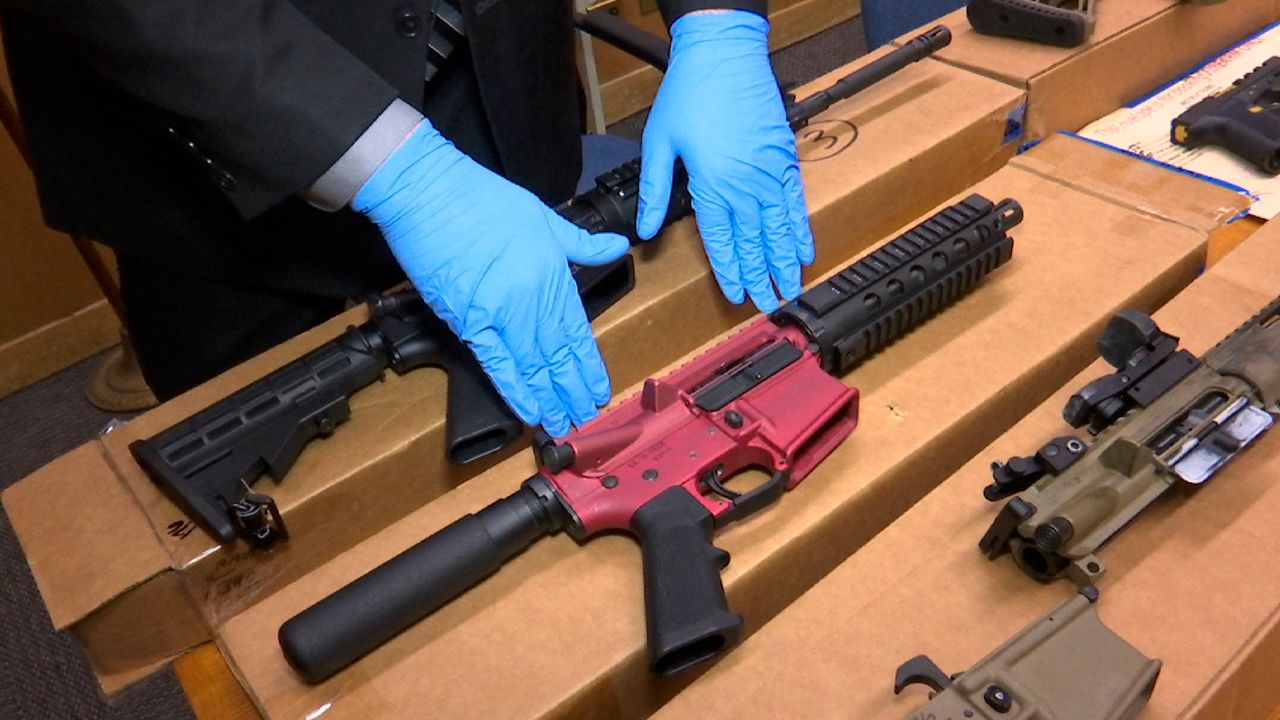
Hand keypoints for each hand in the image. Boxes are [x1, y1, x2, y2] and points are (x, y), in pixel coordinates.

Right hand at [354, 122, 628, 436]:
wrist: (430, 193)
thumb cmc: (481, 199)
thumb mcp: (544, 216)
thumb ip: (581, 242)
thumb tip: (616, 246)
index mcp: (553, 274)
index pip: (577, 331)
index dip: (588, 365)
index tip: (599, 390)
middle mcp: (532, 299)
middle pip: (557, 355)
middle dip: (572, 390)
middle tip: (585, 418)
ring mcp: (500, 313)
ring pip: (532, 366)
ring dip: (548, 398)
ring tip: (562, 424)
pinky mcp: (467, 320)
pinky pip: (496, 363)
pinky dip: (514, 390)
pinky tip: (529, 410)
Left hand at [637, 10, 813, 312]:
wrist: (725, 53)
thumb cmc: (689, 93)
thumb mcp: (659, 142)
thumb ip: (654, 189)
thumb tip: (643, 229)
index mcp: (712, 184)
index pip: (721, 240)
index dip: (729, 271)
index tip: (736, 296)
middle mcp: (745, 184)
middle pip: (755, 242)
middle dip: (761, 276)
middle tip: (769, 305)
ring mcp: (770, 172)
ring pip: (780, 228)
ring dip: (785, 261)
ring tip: (791, 289)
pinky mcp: (785, 158)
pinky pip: (795, 203)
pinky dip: (800, 229)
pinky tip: (805, 250)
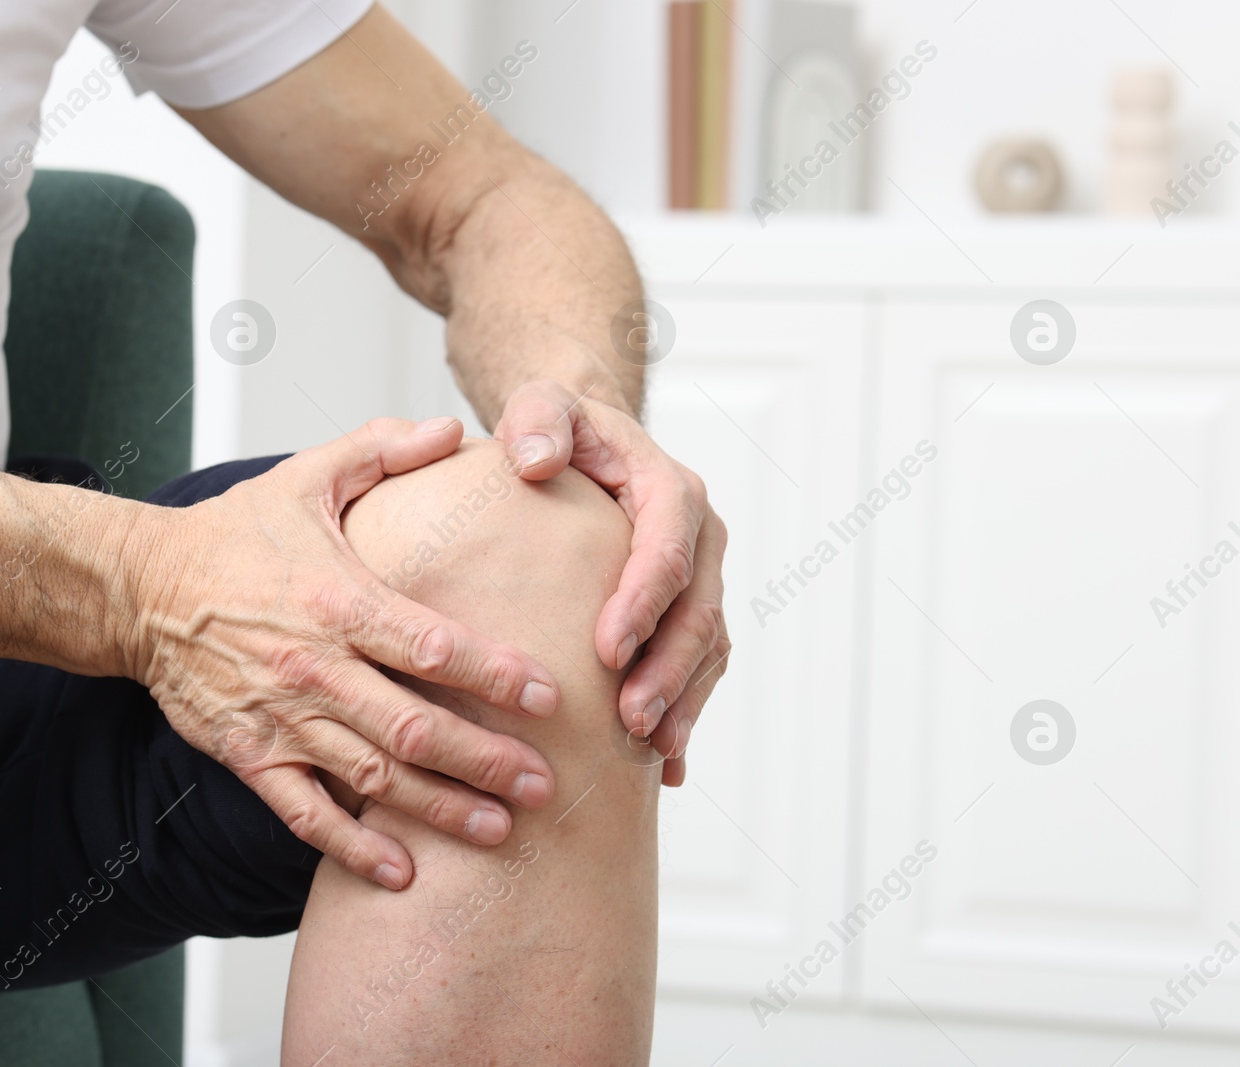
________________________________________
▶ Goal of the exercise: From the line containing "middle mcp: (745, 184)" through the last line of the records, both included, output those lines exactly and nothing else; skip the pictures.

▶ Output of the task:
middle mcp: (745, 184)
middle pip: (755, 242)
middle dip: (761, 276)
middle tip: (769, 305)
ring mcp: (770, 172)
ring pip: (780, 228)
ring dip: (785, 261)
ring tip: (791, 289)
pinky mcp: (785, 158)
pinky pip: (795, 203)
pinky dip: (800, 229)
pinky tip: (805, 250)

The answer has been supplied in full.